NEWS & REVIEWS: SPEAK Adapted by Tammy Ryan Previews at Prime Stage Theatre

Tammy Ryan

Prime Stage Theatre presents the premiere of Speak at the New Hazlett Theater
May 1-3, 8-9, 2026
Speak author Laurie Halse Anderson will be on hand for a post-show discussion after on Saturday, May 2
Tickets available here

Article by Sharon Eberson for On Stage Pittsburgh 4/28

Prime Stage Theatre’s season of premieres continues this weekend with a commissioned work by playwright Tammy Ryan, who has adapted the National Book Award finalist Speak for the stage. 

In discussing the adaptation, Ryan is quick to point out that the YA novel has frequently been near the top of the American Library Association’s banned books list since its 1999 publication. The story of consent, trauma, and healing follows a high school freshman who is finding her voice after a sexual assault. 

“Some people are afraid to let teenagers, as Laurie would say, be exposed to the realities of the world,” Ryan said, quoting Speak novelist Laurie Halse Anderson.

Ryan, a fan of the novelist Anderson’s works and words, said that the play mostly hews to the novel. But in bringing Speak to the stage, “I’m taking a risk in that I’m trying a stylized theatrical approach, because I didn’t want to dramatize violence against women in the way we are typically shown this, again and again, and again and again, in movies and even theater. I’m not interested in the event of the assault. I’m interested in how you heal from that.”
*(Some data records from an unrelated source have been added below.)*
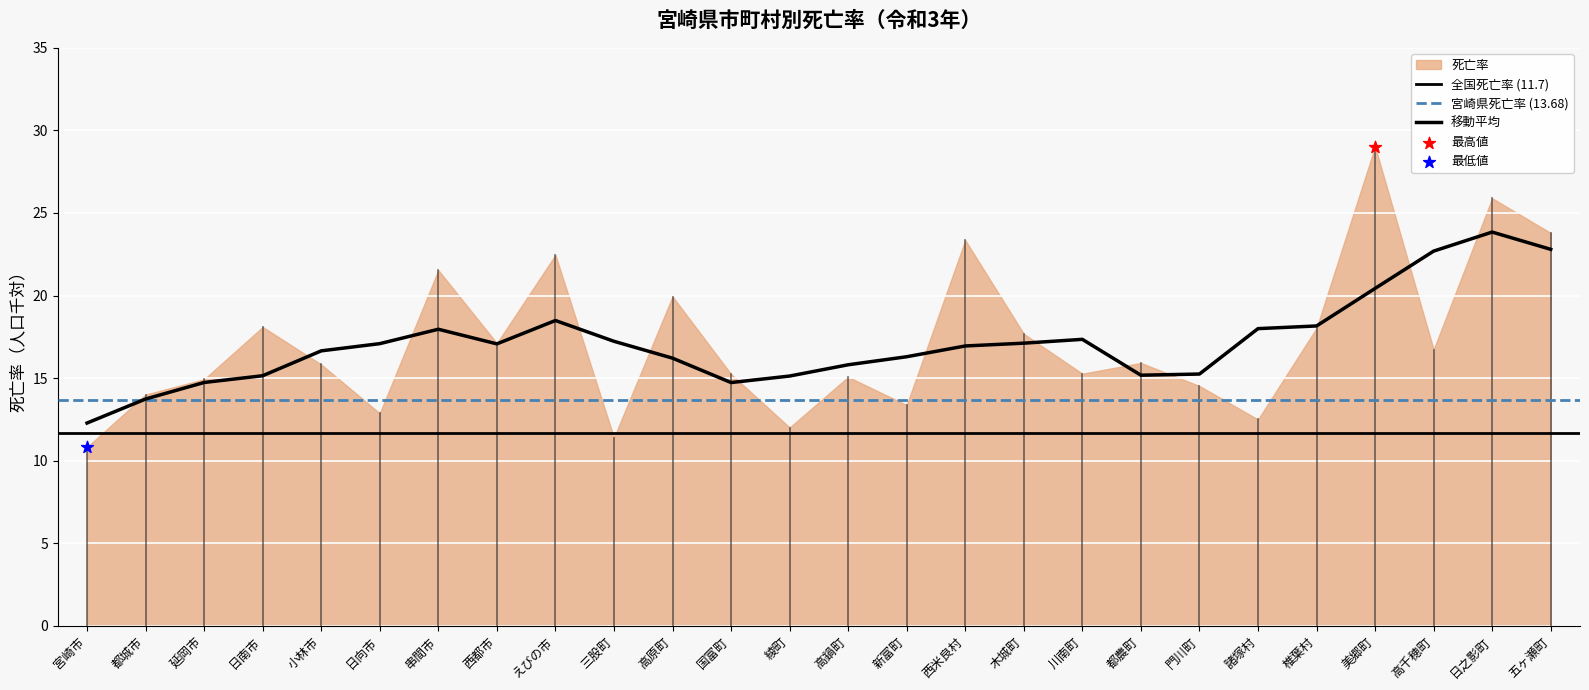

What is the change in value from 諸塚村 to 五ヶ瀬町?

+11.3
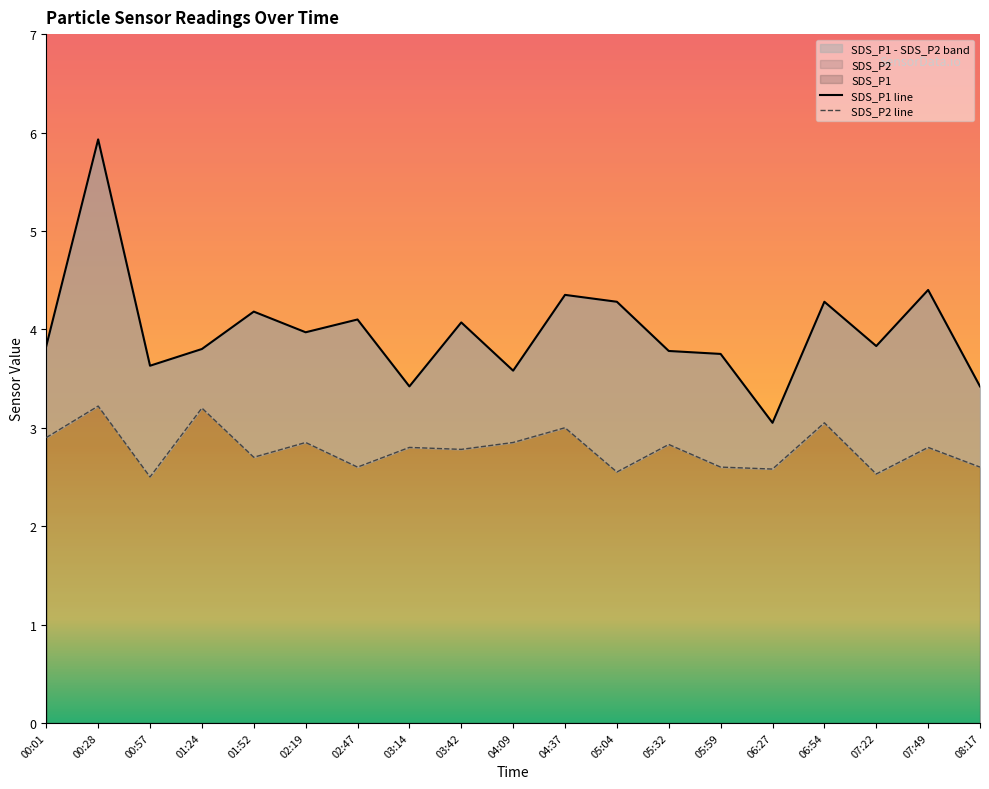

Which has a higher value, 01:52 or 04:09?

01:52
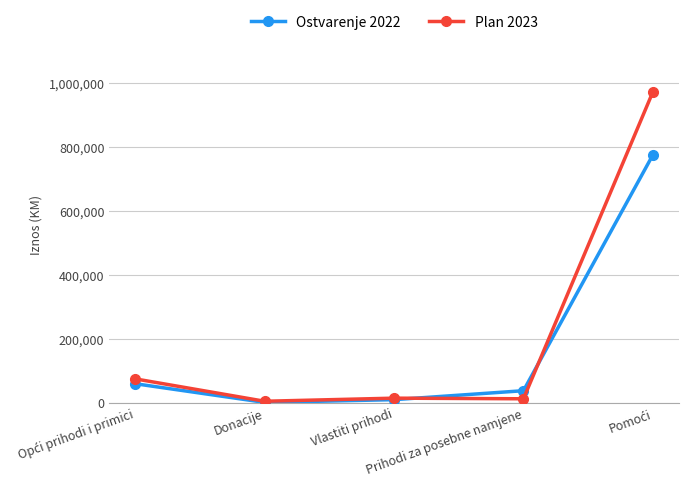

What is the greatest value displayed?

971720.0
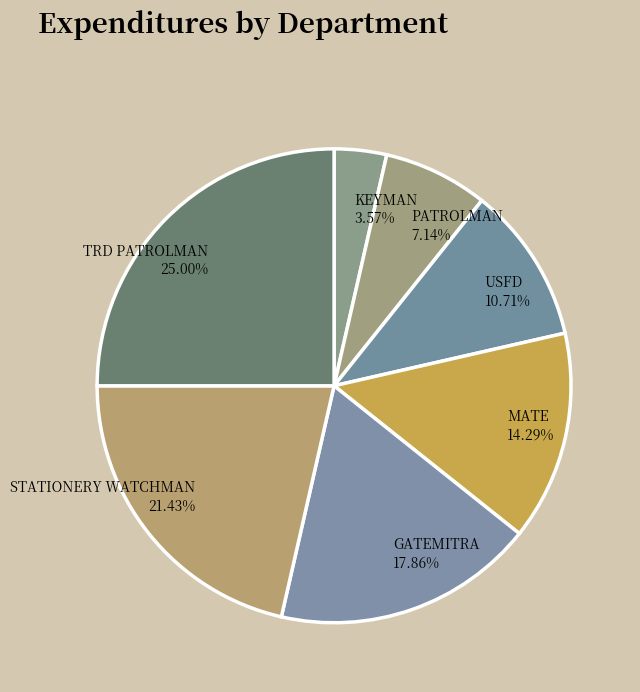

True or false: GATEMITRA accounts for 18% of the total.

True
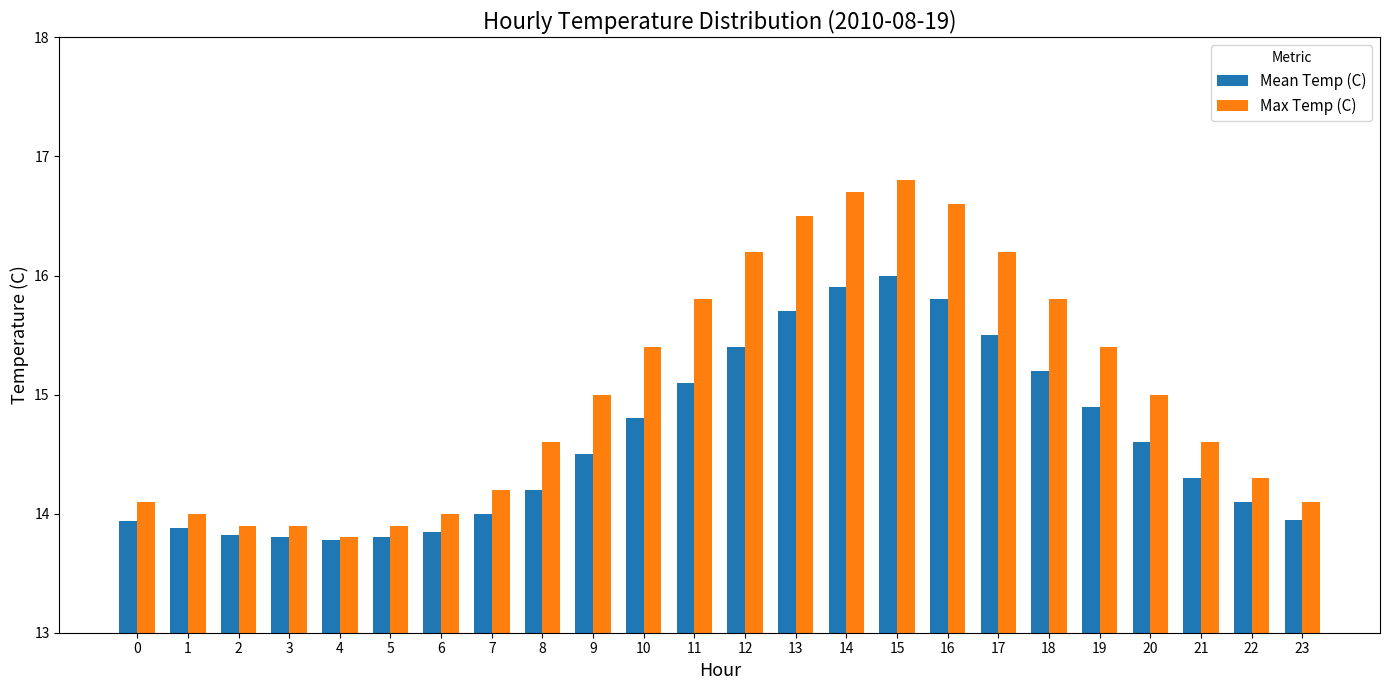

How many values in the Max Temp (C) series are below 15?

12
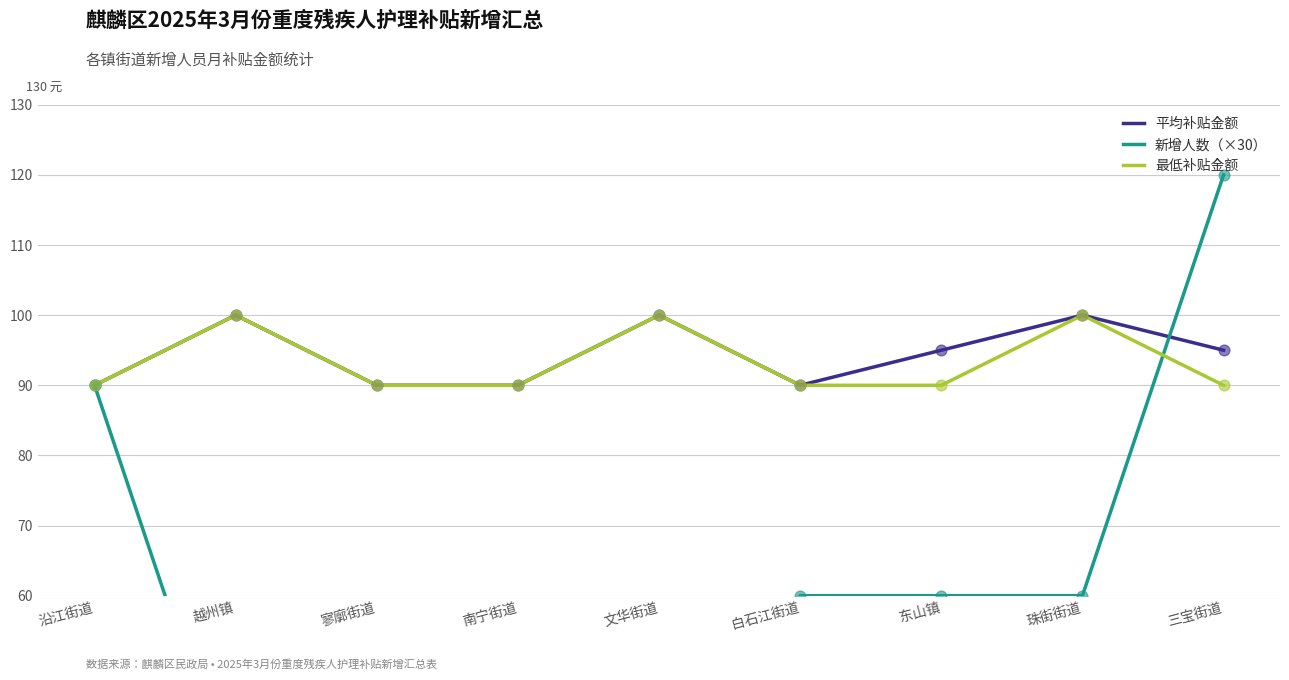

What are all the series names shown in the legend?

平均补贴金额, 新增人数（×30）, 最低补贴金额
Review by Sharon Eberson for Onstage Pittsburgh

Art teacher Jeff Johnston shows students Aylee Gardner and Grace Gouwens
the power of creative expression in Prime Stage Theatre’s adaptation of Speak. (Image: Laura Slovesko.)

…The work, an adaptation by Tammy Ryan of Laurie Halse Anderson’s popular 1999 YA novel, was commissioned by Prime Stage Theatre, and made its debut on April 30 at the New Hazlett Theater. 

The play cleverly solves the problem of a protagonist whose words fail her by presenting two Melindas: Aylee Gardner, a sophomore at Point Park University, is the Melinda who everyone can see, unless she’s escaping school pressures in a janitor’s room, and Jacqueline Germer, a Carnegie Mellon junior, is “Melinda 2,” always at her side, encouraging, supportive and free to be funny and fierce. 

As the Melindas, Gardner and Germer have a synchronicity. They wear similar colors, although Gardner’s outfits are boxier and muted, and their connection is never confusing, and always most welcome. That relationship, between the girl Melinda is, the one she was in the before times, and who she can become to move forward, is the heart of Speak.